Book notes: The Snow Leopard - Peter Matthiessen
Peter Matthiessen (PM) goes on an expedition to the Dolpo region of Nepal in pursuit of a Snow Leopard along with George Schaller. The book is about him discovering or affirming the tenets of his meditation practice and finding the metaphorical snow leopard - enlightenment.
PM undertakes this journey in 1978 ~ 6 months after the death of his wife.
On seeking enlightenment:
A true experience of prajna corresponds to “enlightenment” or liberation—not change, but transformation—a profound vision of his identity with universal life, past, present, and future, that keeps man from doing harm to others and sets him free from fear of birth-and-death.
On seeing a child he cannot help
A child dragging bent useless legs is crawling up the hill outside the village. Nose to the stones, goat dung, and muddy trickles, she pulls herself along like a broken cricket. We falter ashamed of our strong step, and noticing this, she gazes up, clear-eyed without resentment —it seems much worse that she is pretty. In Bengal, GS says stiffly, beggars will break their children’s knees to achieve this pitiable effect for business purposes; that is is his way of expressing his distress. But the child that lies here at our boots is not a beggars; she is merely a child, staring in curiosity at tall white strangers. I long to give her something a—new life?—yet am afraid to tamper with such dignity.

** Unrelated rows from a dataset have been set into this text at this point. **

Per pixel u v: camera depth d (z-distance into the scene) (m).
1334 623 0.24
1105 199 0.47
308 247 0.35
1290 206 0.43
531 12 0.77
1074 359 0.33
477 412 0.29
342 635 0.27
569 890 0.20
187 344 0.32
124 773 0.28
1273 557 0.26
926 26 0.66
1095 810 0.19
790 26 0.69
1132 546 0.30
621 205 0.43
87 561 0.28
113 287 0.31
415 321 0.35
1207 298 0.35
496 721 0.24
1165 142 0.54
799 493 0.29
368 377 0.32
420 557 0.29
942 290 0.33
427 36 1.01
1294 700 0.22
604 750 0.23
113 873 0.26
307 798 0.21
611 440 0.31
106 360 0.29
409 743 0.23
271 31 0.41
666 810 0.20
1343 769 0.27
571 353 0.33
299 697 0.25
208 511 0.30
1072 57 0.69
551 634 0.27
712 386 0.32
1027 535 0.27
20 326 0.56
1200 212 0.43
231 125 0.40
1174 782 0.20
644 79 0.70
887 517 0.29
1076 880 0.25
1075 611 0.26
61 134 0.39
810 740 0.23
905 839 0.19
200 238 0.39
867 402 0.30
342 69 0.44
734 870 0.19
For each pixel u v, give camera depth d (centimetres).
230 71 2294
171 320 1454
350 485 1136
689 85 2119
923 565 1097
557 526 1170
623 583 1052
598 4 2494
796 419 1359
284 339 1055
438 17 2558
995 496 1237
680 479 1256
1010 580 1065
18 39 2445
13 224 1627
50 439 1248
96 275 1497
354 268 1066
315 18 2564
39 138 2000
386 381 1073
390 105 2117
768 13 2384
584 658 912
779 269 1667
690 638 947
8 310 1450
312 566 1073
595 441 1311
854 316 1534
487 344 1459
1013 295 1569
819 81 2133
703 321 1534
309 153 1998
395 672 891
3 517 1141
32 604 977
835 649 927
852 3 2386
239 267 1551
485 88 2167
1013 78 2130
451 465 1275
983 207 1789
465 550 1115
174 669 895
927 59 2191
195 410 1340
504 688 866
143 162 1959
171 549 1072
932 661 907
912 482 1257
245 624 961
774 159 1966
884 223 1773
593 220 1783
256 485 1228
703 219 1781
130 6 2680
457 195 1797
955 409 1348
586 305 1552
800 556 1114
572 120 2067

And so I smile as best I can , and say “Namaste”.
Try to be happy in the moment:
I am happy in this moment; we shall be up there in cold weather soon enough.
On dignity
Yet their dignity is unassailable, for the service is rendered for its own sake—it is the task, not the employer , that is served. As Buddhists, they know that doing matters more than the attainment or reward, that to serve in this selfless way is to be free.
On attachment
In Zen thought, even attachment to the Buddha’s “golden words” may get in the way of ultimate perception; hence the Zen expression “Kill the Buddha!'.

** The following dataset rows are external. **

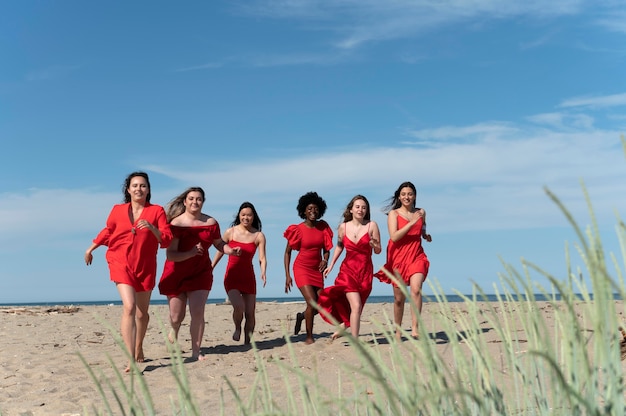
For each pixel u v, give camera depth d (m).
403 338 7.84
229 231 8.90
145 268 6.95
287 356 7.66
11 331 11.25
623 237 1.49
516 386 1.96
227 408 4.72
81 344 9.38
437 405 1.75
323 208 8.64
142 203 6.95
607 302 1.51
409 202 8.09
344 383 5.06
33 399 5.64
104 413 4.87
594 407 1.46
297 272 8.64
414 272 7.82
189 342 9.49
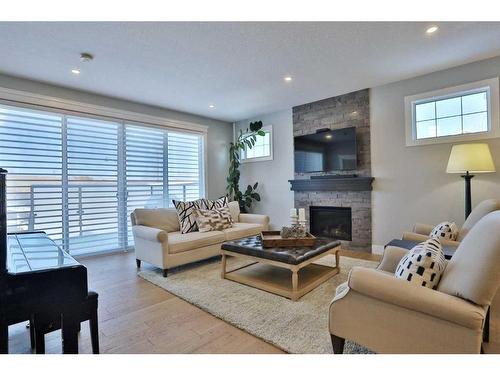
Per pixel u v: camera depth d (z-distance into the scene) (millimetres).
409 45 2711
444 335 1184
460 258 1323
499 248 1113
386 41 2617
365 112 4055
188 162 5270
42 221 3582
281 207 5195
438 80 3404
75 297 1362
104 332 1911
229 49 2725
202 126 5430
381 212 3949
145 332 1914
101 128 4117
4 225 1193
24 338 1873
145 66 3090
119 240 4285
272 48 2717
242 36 2482
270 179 5363
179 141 5125
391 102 3809
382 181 3928
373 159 4004
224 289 2656
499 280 1123
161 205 4809
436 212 3475
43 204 3588
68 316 1352
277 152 5223
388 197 3877
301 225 3049
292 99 4449
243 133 5836
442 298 1179
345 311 1472
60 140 3732
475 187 3195
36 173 3539
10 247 1726
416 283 1333
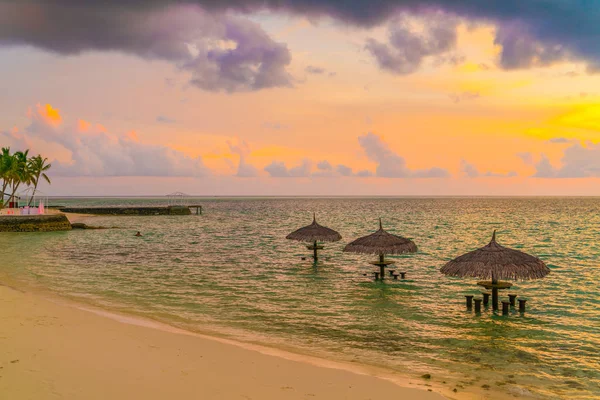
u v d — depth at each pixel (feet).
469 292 70.54
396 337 47.09
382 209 531.09
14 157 249.96
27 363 31.91
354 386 31.35
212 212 459.32
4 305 51.16
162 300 63.87
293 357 39.40
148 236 181.98
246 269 93.76
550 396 32.71
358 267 96.27
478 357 41.16
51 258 112.06
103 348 36.88
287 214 414.82
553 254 122.11
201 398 27.68
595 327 51.44
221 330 48.85
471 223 268.00
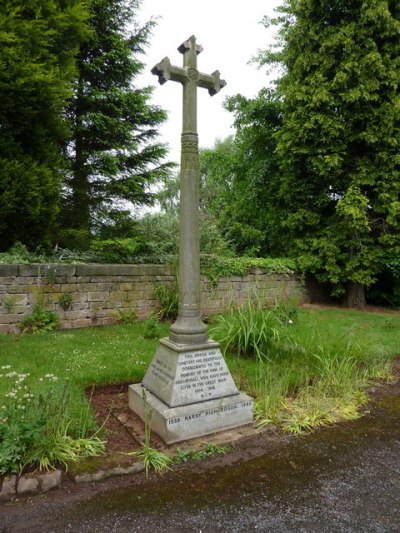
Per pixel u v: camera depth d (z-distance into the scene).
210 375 3.15
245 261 8.89
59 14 6.79
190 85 3.17
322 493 2.34
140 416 3.24
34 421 2.47
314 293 10.80
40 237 6.94
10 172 5.98
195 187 3.20
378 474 2.57
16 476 2.27
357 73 9.12
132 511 2.13
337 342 4.91
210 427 3.00
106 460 2.52
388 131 9.25
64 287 6.29
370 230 9.47
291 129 10.05
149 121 11.34
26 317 5.91
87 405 3.26
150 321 5.94
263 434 3.08
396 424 3.38
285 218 11.23
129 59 10.49
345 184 9.95
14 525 1.99
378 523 2.08
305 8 9.99
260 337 4.82
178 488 2.35
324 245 9.76
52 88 6.35
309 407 3.51
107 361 4.43
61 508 2.13
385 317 8.73
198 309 3.25
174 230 9.74
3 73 5.80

Too much speculation is useless.
Eastern culture emphasizes intuition more, do not underestimate the power of intuition.
On enlightenment
The Tibetian “Book of the Dead” teaches that a man’s last thoughts will determine the quality of his reincarnation. Therefore, every moment of life is to be lived calmly, mindfully, as if it were the last, to insure that the most is made of the precious human state—the only one in which enlightenment is possible.

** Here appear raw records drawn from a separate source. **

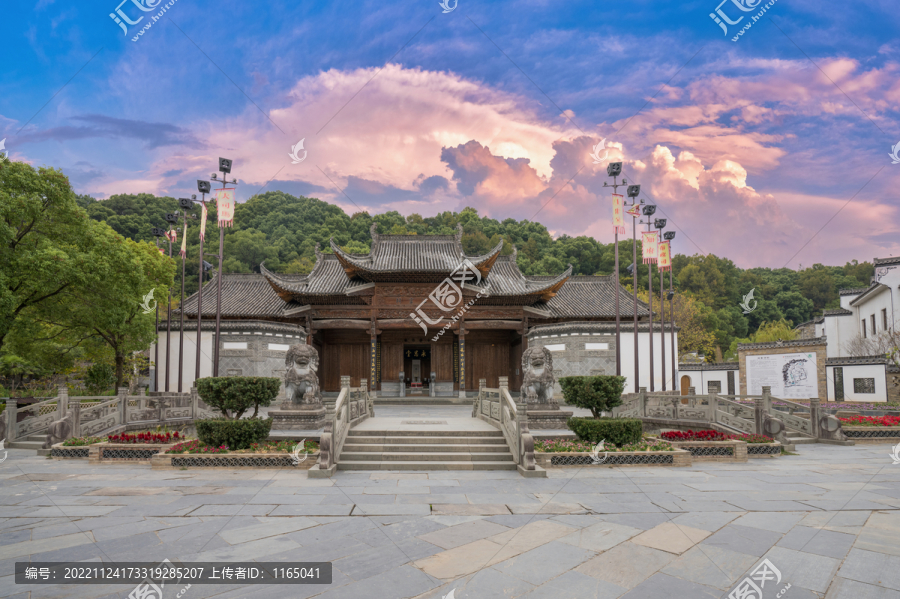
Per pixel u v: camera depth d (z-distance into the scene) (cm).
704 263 8006
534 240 9950
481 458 1373
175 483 1127
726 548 715
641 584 596
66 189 2161
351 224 9325
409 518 856
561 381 1761
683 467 1346
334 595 564
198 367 2652
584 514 883
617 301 2606
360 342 4319
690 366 4488
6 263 1972
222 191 2494
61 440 1570
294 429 1792
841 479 1191
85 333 2694
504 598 557
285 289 3725
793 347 3472
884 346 3675
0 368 2631
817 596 568
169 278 3117
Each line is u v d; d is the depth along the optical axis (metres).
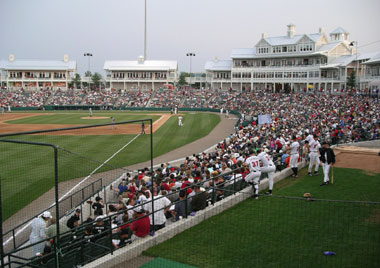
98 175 22.58
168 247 9.76
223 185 14.05
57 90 99.81
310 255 8.78
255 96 76.75
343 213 11.32
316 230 10.16
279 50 85.81
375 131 25.56
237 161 17.05
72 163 25.56
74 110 86.31
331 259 8.53
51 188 19.86
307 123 35.53
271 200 13.02
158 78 107.81
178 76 115.94
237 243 9.67
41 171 23.19
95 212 12.96
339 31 78.69
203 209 11.62
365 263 8.27
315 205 12.19
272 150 20.62
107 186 19.91
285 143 20.83
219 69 98.44
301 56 81.75
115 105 89.12
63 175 22.38
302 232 10.08
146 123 53.09
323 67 74.44
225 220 11.34
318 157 16.36
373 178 15.46
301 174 16.92
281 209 12.00
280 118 42.94
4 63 109.50
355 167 17.55
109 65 109.50
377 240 9.38
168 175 18.33
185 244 9.85
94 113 75.44
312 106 51.44
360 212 11.35
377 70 63.31
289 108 53.44
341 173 16.52
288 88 80.31
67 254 9.01
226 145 25.75
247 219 11.28
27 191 19.27
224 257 8.97
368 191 13.59
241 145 25.16
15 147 30.72
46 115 69.62
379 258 8.46
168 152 30.67
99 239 9.91
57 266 8.65
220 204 12.15
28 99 92.62
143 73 108.50
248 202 12.97
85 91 99.31
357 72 70.88
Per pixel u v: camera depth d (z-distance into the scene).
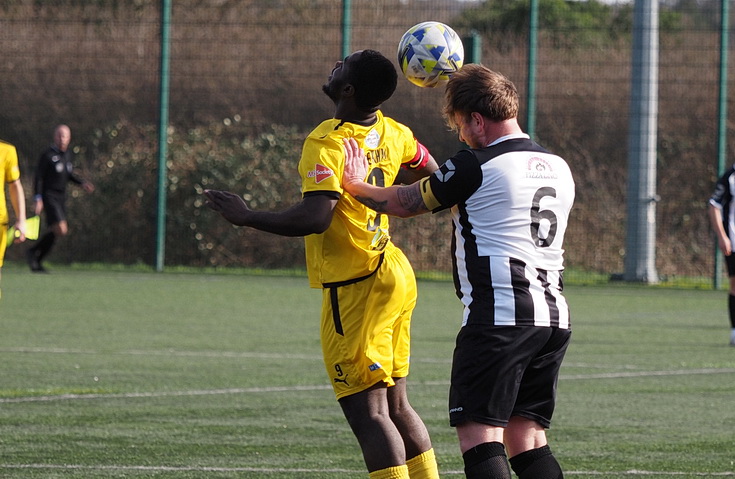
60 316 48.41
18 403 28.67
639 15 64.94
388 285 17.45
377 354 17.22
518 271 15.80
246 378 33.06
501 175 15.93
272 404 28.92
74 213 72.69
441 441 24.81
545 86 69.62
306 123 71.88
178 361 36.34
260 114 72.12
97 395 29.94
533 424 16.77
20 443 23.97
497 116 16.34
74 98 72.56
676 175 68.69
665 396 30.89
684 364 37.06
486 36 70.25
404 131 18.50
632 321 50.03
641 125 65.69
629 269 66.69
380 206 16.56
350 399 17.41
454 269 16.44
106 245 72.69
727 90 69.50
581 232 68.81
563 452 23.77
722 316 52.56
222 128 72.31
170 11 70.62
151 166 72.12
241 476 21.28
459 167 16.02
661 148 68.88
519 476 16.78
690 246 68.44
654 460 23.00
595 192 69.06
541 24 71.62
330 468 21.98
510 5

I would like to reach the Crystal Monastery, I would like to see a snow leopard but if I do not, that is all right, too.
Waste no energy on regrets or indecision.
Simplicity is the whole secret of well-being.
The absurdity of a life that may well end before one understands it does not relieve one of the duty to live through as bravely and as generously as possible.
The happy go lucky are not weak. The happy-go-lucky spirit, that acceptance which is not fatalism but a deep trust in life, made me ashamed.
The east seeks flow and they get flow by doing the same thing over and over again. A state of optimal but samee existence. The west seeks to find the next improvement to the overall result. This causes permanent discomfort, All the pain but perhaps better results.
Perhaps this dread of transince explains why violence is libidinous, why lust devours us, why soldiers choose not to forget their days of horror: we cling to such extreme moments, in which we seem to die, yet are reborn.
When I watch blue sheep, I must watch blue sheepp, not be thinking about sex, danger, or the present, for this present—even while I thinking of it—is gone.
On coming down the mountain
The path I followed breathlessly has faded among stones; in spiritual ambition, I have negelected my children and done myself harm, and ther is no way back. Nor has anything changed; I am still beset by the same old lusts and ego and emotions, the endless nagging details and irritations—that aching gap between what I know and what I am.